A IFC, é uma instituição que desde sua fundação, em 1956, tem trabalhado com mais de 100 países em desenvolvimento, ajudando empresas e instituições financeiras dos mercados emergentes a criar empregos, gerar receitas tributárias, melhorar a governança corporativa e o desempenho ambiental. Já o BID apoia, desde 1959, iniciativas de países da América Latina e do Caribe para reduzir a pobreza e a desigualdade, promovendo o desenvolvimento de uma maneira sustentável e que não cause prejuízos ao meio ambiente.

Agora, com a união dessas duas instituições investindo no setor de agronegócio do Brasil, temos a oportunidade de mudar posturas erradas. Isso representa um importante avanço para o desenvolvimento sustentável no Brasil. Aliás, esse novo investimento é, em grande parte, motivado pela recente preocupação das empresas com a sustentabilidade e, de certa forma, funciona como via de mão dupla, pois motiva empresas a buscar o desenvolvimento sustentável para conseguir crédito.

É muito importante que o setor de agronegócio volte a receber empréstimos desse tipo, pois os critérios exigidos para obtê-los representaram mudanças. As atividades realizadas pelo agronegócio representam em torno de um terço do PIB brasileiro e, por essa razão, o setor é considerado o mais importante da economia brasileira.

Se com os novos investimentos propostos pela IFC e pelo BID as empresas investirem em novas tecnologias e práticas mais sustentáveis, os resultados certamente serão notados.

Um agronegócio mais sustentável tem claras vantagens econômicas, ambientais e sociais.
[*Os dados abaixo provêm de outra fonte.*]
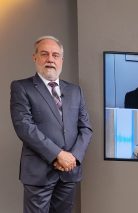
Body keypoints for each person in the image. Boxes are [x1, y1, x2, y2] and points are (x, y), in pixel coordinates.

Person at [10, 35, 93, 213]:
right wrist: (57, 155)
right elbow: (24, 127)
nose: (50, 59)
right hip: (38, 173)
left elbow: (86, 128)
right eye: (44, 54)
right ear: (35, 57)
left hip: (69, 172)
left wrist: (74, 158)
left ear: (61, 60)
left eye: (55, 55)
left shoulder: (75, 91)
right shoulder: (21, 87)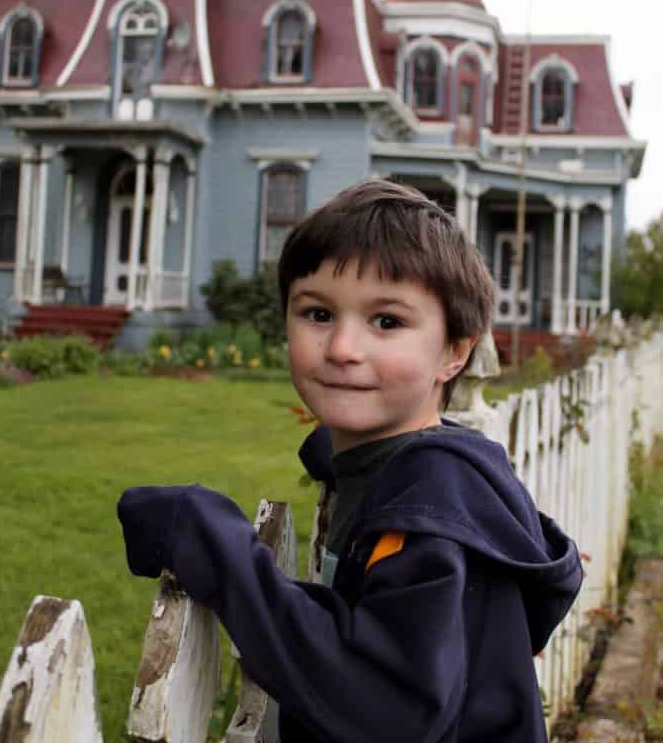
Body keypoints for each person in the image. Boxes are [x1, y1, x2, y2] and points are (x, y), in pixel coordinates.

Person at [118, 179, 583, 742]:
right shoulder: (437, 472)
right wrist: (342, 460)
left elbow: (387, 705)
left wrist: (206, 535)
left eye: (387, 322)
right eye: (317, 313)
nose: (341, 348)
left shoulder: (426, 517)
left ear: (455, 352)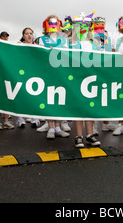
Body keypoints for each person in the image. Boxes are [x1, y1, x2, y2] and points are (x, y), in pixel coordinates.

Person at [68, 12, 102, 147]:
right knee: (78, 107)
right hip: (77, 78)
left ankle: (89, 135)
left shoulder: (95, 43)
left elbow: (100, 60)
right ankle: (78, 136)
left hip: (91, 78)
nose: (83, 28)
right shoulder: (72, 42)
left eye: (86, 26)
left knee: (89, 107)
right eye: (80, 26)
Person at [36, 15, 71, 139]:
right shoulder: (41, 39)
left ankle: (58, 126)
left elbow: (67, 55)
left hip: (61, 72)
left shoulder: (64, 39)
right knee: (49, 100)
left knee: (59, 99)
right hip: (47, 72)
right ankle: (50, 127)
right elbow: (38, 55)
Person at [0, 31, 15, 130]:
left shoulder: (9, 47)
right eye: (3, 36)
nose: (5, 38)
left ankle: (6, 121)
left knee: (7, 98)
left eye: (6, 36)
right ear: (0, 37)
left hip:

Resulta em produtos mais competitivos, aceitos pela sociedade e que podem ser inseridos num mercado crescente que já percebeu a necessidade de mudanças e adota cada vez mais práticas consideradas sustentáveis. Produtos que, não esgotando o solo, mantêm a oferta de água e reduzem as aplicações de defensivos agrícolas com práticas de manejo integrado de pragas e de doenças. Produtos, enfim, que respeitam os limites do meio ambiente.

E esses novos padrões impostos às empresas interessadas nos empréstimos do BID e da IAF vêm contribuir para a construção de uma economia verde, inclusiva e responsável. Em primeiro lugar, porque vão promover grande impacto nos projetos financiados, com reflexos diretos sobre a cadeia produtiva deles, nas comunidades e na sociedade, contribuindo para disseminar a sustentabilidade nesse importante setor.

* Jorge Abrahão é presidente do Instituto Ethos.